Information shown: Begin

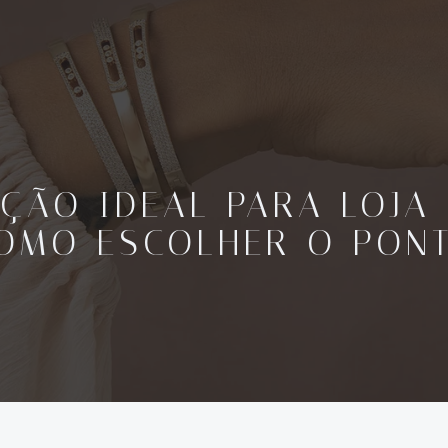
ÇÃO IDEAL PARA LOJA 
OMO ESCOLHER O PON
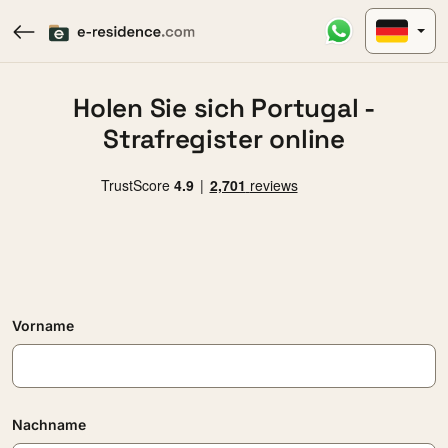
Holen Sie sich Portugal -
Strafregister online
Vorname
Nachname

Information shown: End
Information shown: Begin

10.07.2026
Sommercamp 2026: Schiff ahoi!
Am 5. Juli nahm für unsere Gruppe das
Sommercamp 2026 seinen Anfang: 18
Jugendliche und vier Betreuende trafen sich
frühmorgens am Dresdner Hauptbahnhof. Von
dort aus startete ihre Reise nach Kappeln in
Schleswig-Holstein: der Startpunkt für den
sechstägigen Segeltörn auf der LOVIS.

Information shown: End

Work task ::
Pull out each line of the records that contains the string "Sommercamp", and list those lines.

Expected output ::
Sommercamp 2026: Schiff ahoi!
Sommercamp 2026 seinen Anfang: 18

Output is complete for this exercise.